Smart eating made simple

Getting your brain out of binge mode

Ever had a night like this? You swing by the store for a gallon of milk. As you wait in the checkout line, a bag of chips catches your eye. You know those chips aren't good for you, but you buy them anyway and scarf them in the car. By the time you pull into your driveway, regret is kicking in.

This isn't just a case of weak willpower, says former FDA commissioner Dr. David Kessler. The real problem is that certain commercially made foods -- the ones with tons of added sugar, salt, and fat -- are so tasty and so stimulating that they actually overwhelm the brain's circuitry. When we eat them, the brain cranks out dopamine, a neurochemical associated with a reward that drives us to eat that food again...and again...and again. Eventually, just looking at the food can trigger a dopamine release. "We get stuck in a cycle," Dr. Kessler says. "We're constantly chasing that satisfaction." These steps can help you break free.

Envision what you should be eating instead

Temptation can strike suddenly -- like when you walk through a food court and catch a whiff of freshly baked cinnamon rolls. Perhaps you try to reason with yourself by thinking, I shouldn't eat that or That food is bad for me. You'll have far more success if you go a step further and visualize a better outcome, says Dr. Kessler. Try, I have a healthy lunch waiting for me back home, and cinnamon rolls aren't in my plan.
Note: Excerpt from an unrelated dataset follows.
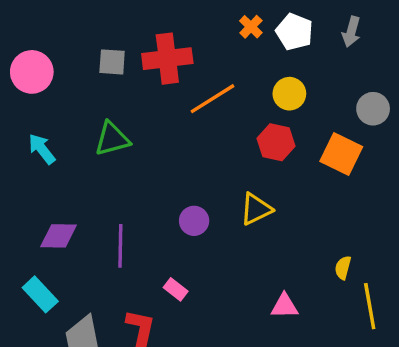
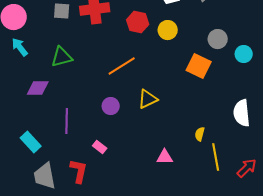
orange line: (212, 99) -> (122, 66), moved
red hexagon: (276, 142) -> (138, 22), moved
cyan arrow: (42, 149) -> (20, 47), moved
purple diamond: (59, 236) -> (38, 88), moved
cyan rectangle: (40, 294) -> (31, 142), moved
Don't be seduced into stopping

Resisting the call of the fast-food drive-through might seem futile in the moment, but consider this: Studies show that addictive cravings tend to fizzle as soon as the object in question becomes unattainable. In other words, drive a few miles past the burger joint, and you'll likely discover that you didn't really need those extra-large cheese fries after all.
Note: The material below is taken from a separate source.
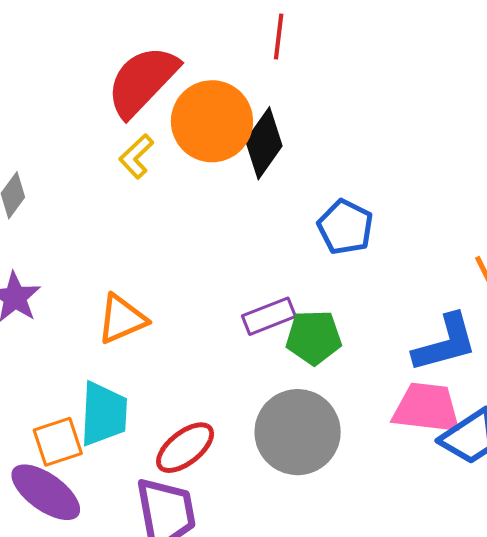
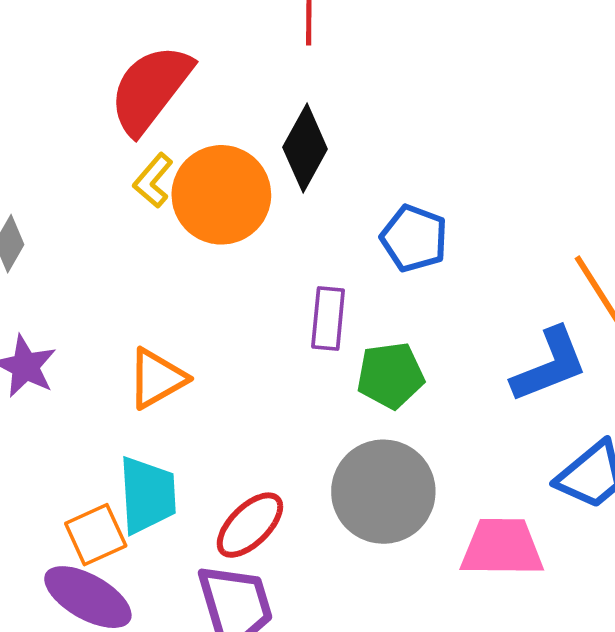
orange circle: (212, 121) -> (221, 195), moved
purple rectangle: (269, 316) -> (328, 319), moved, turned -57
pink trapezoid: (427, 408) -> (502, 547), moved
Think through the aftermath

When you're being lured by a super-stimulating food, the brain's reward center is keyed into one thing and one thing only: the immediate sensory pleasure of eating that food. Gain control by extending your thoughts to the consequences. For example, Nachos might taste great now, but tomorrow I'll feel awful about myself, or Ice cream sundaes always give me indigestion. Explains Dr. Kessler, "This undercuts the reward value of the food."